This would seem to be the epitomy of a transformationless gospel: evangelical drug dealers. I kid you not. After recent conversations on war and peace I am thinking of doing a series around the topic of cheap grace. Instances of where conversion is claimed but the need for life conversion is denied in some way, shape or form.
2 thoughts on “Drug Dealing for Jesus: Mexico’s Evangelical Narcos”
I think what really shocks me about this is the rampant tribalism at the heart of their “gospel” and behavior. It sounds like they justify their actions by saying that they protect their own families and community. But what about the other families and communities they destroy? It’s a mentality that I can’t even begin to fathom.
This very much dovetailes with what Augsburger has said on bipolar spirituality versus tripolar spirituality. Here, in both cases before us here, you have guys who see the good news almost exclusively in vertical, hyperindividualistic terms, between self and God. The horizontal, other dimension is excluded, or at best extended to close personal relationships.
Ultimately this translates into a disconnect between salvation and ethics, or to put it another way, a reduction in our understanding of sin and repentance. An awareness is retained of sins against God, against self and against family. We are prompted to repent of sexual promiscuity (a personal sin) and abortion (a family sin). But what of racism? Hmmm. What of sexism? Hmmm. What of homophobia? Hmmm. Are they also sins we must repent of in coming to Christ? What of drug pushing? Particularly when you are not taking it yourself? Particularly if your kids are not either. Particularly if you are providing for you family through it. Hmmm. What if you’re a soldier in Afghanistan and your government is telling you not to intefere with the polly fields because the Afghani’s are allies? Hmmm. What of Air America during the Vietnam War? Hmmm. If a tripolar spirituality is embraced it is not so easy to get around this, and ultimately I see tripolar spirituality as more authentically Christ-like.

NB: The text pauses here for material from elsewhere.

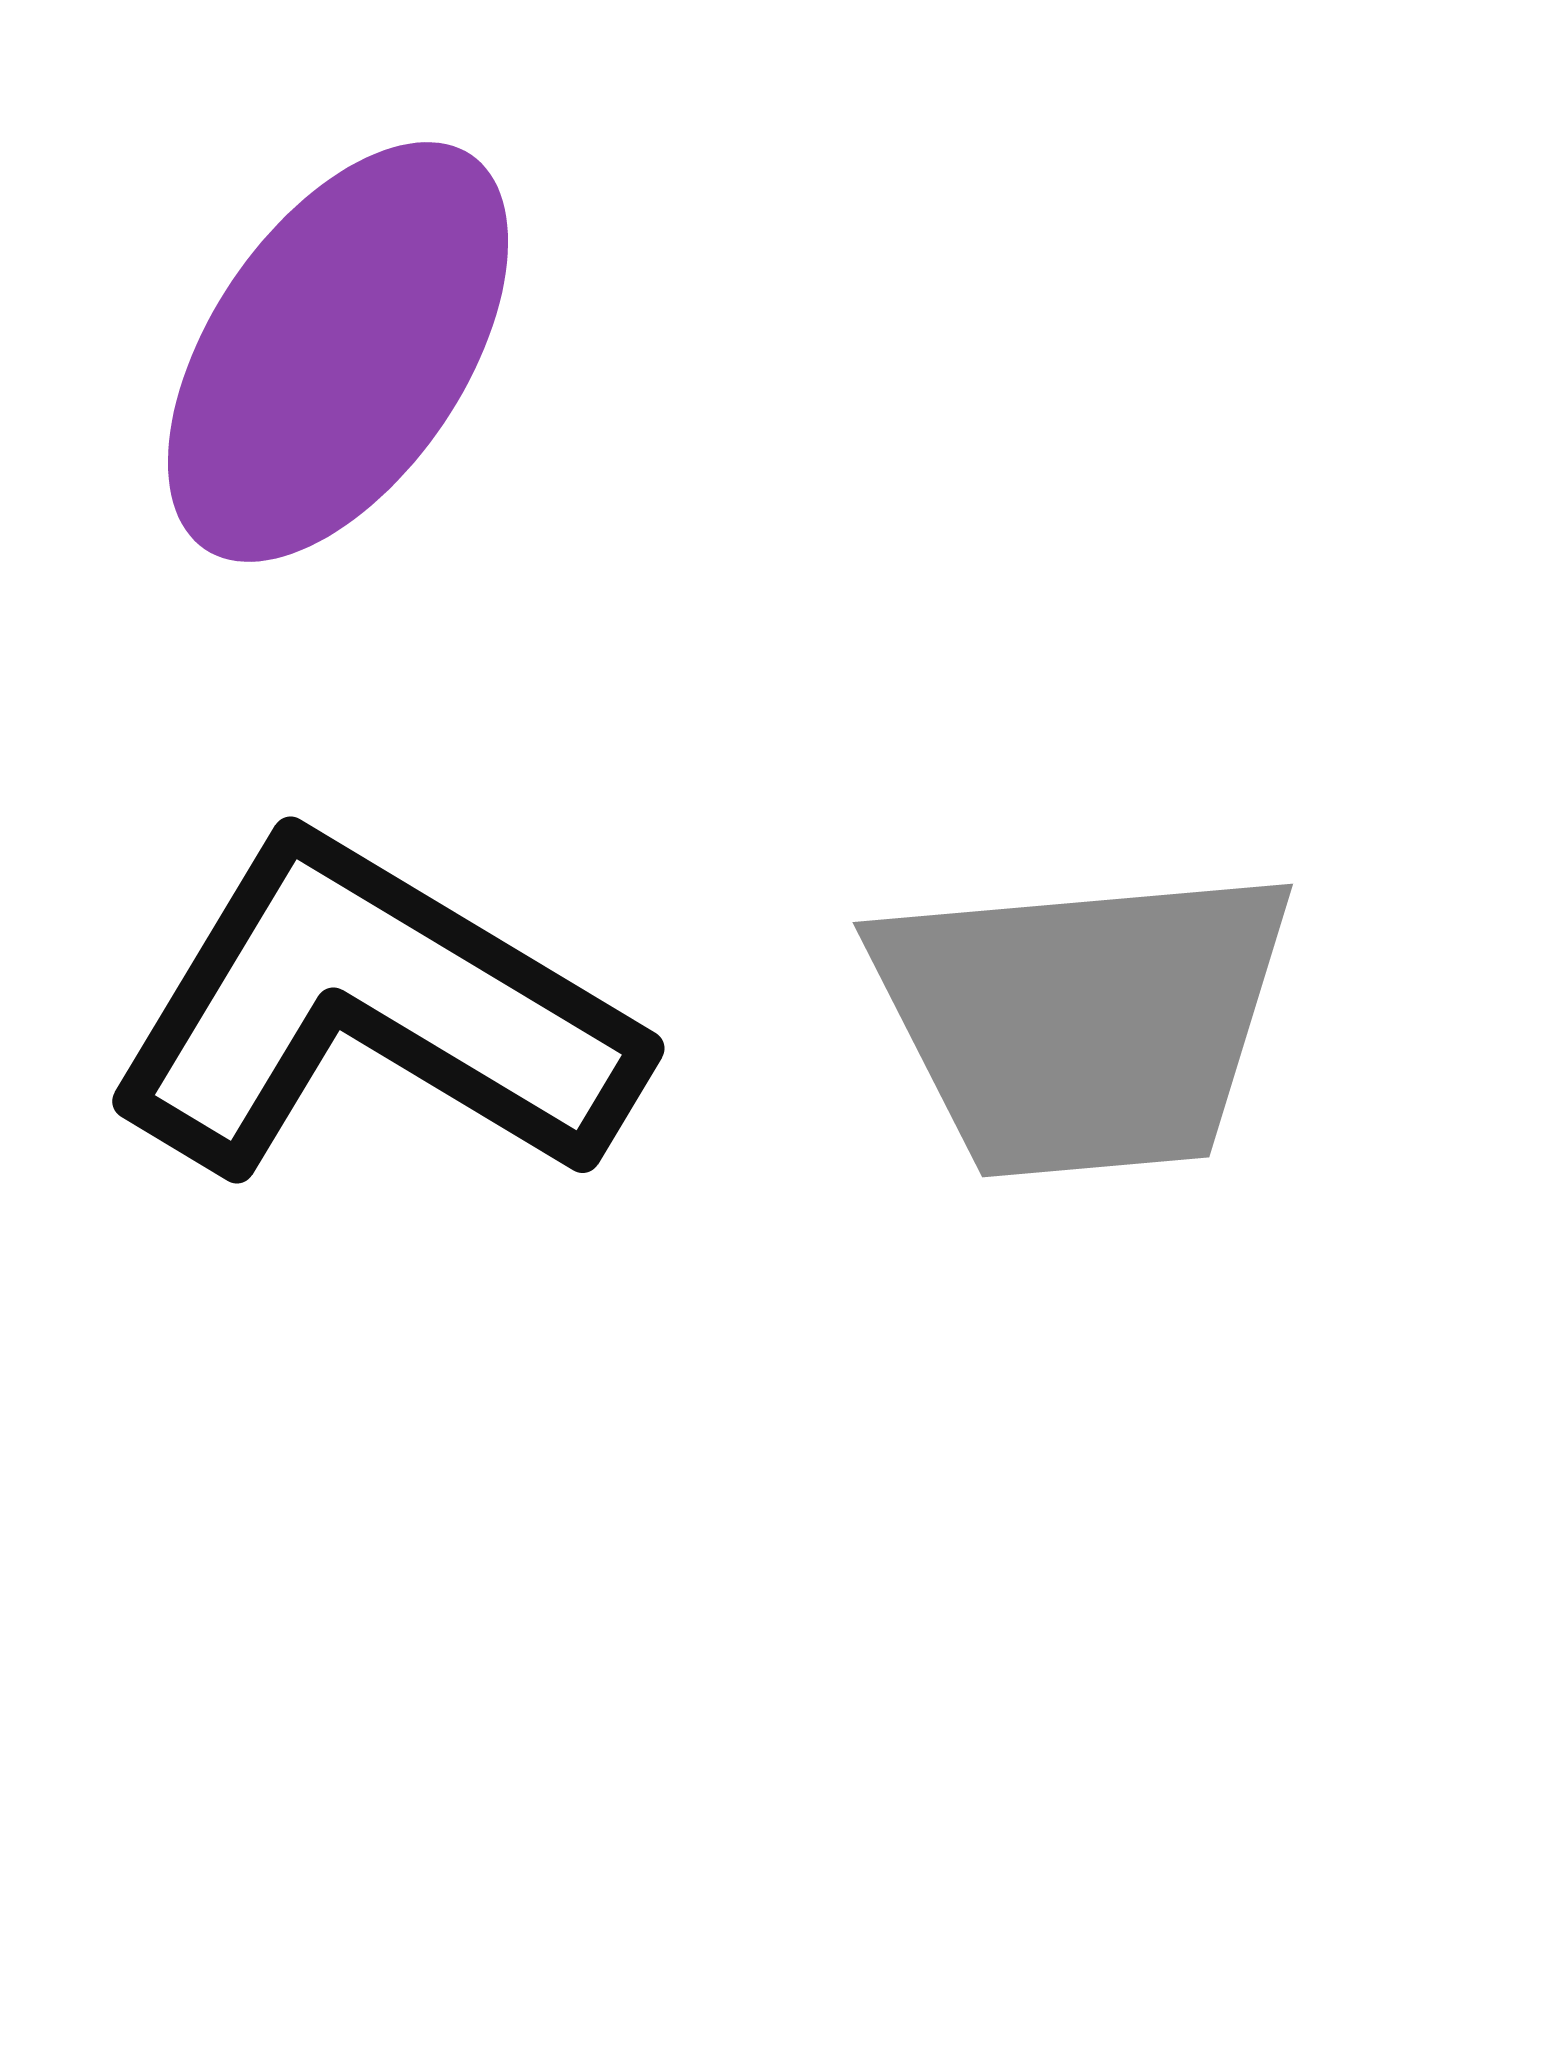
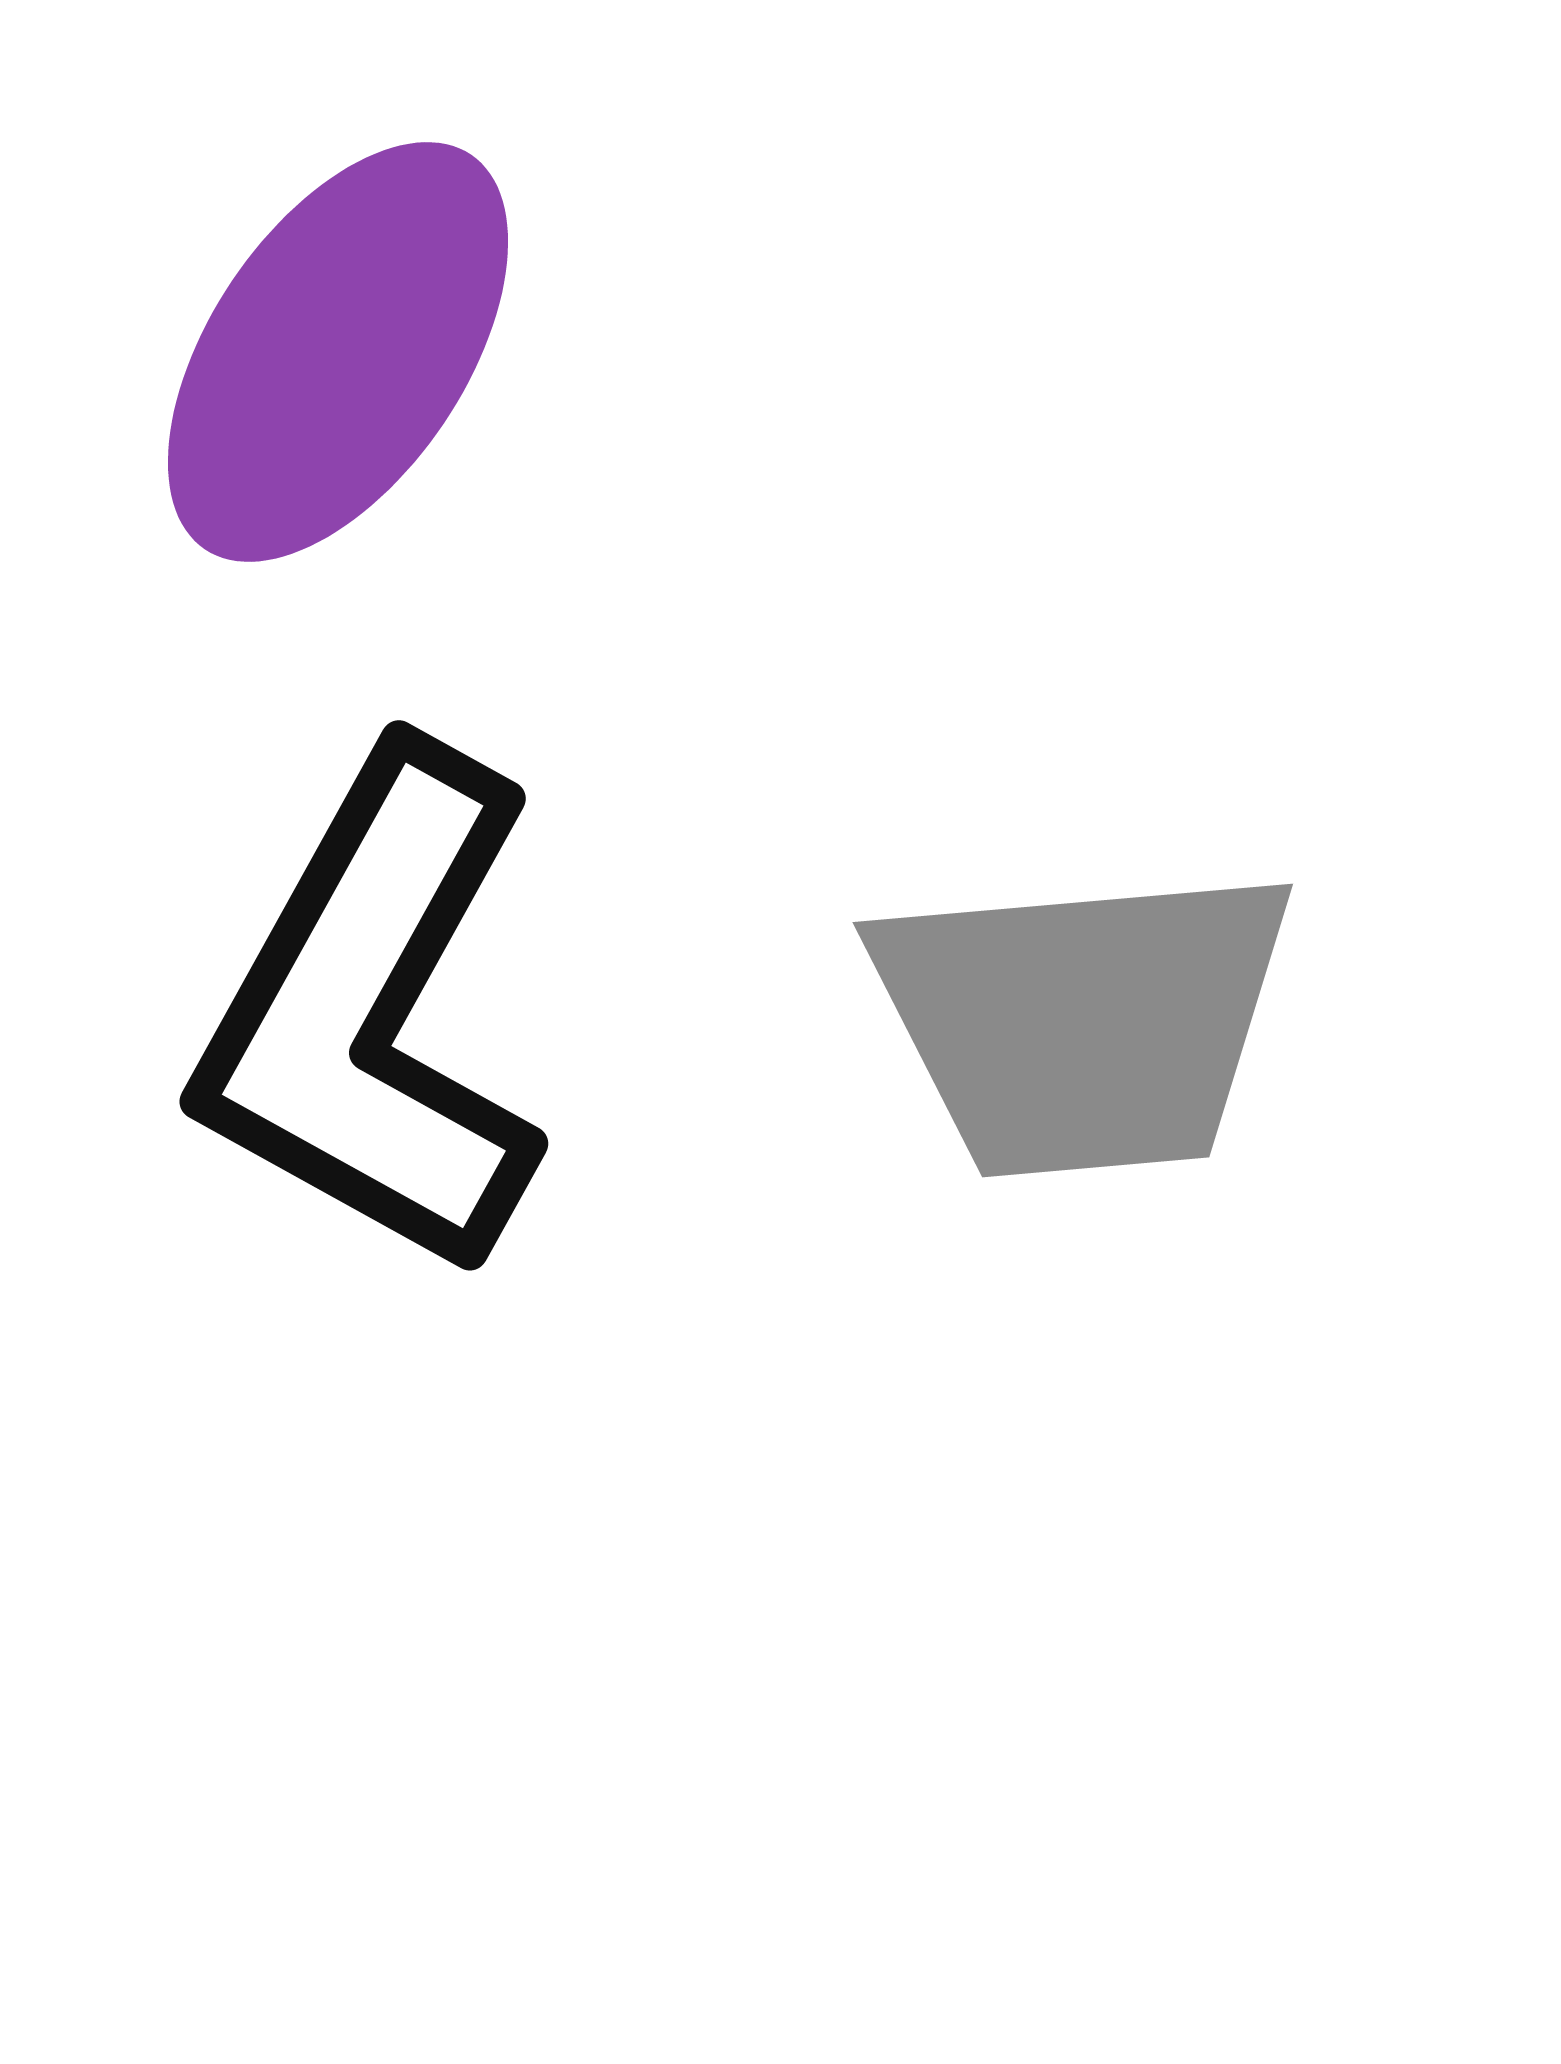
black L-shape: rotated 92 degrees counterclockwise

This is where I think we need to recover a more expansive understanding of salvation and sin. We are saved by grace, but if our salvation is genuine we should see evidence of it in our works. We may not be transformed in a day, we may still be struggling with racism and militarism and other stuff, but we should at least be recognizing them as something to be struggling with. When I see people holding them up as a virtue however, everything in me sceams cheap grace.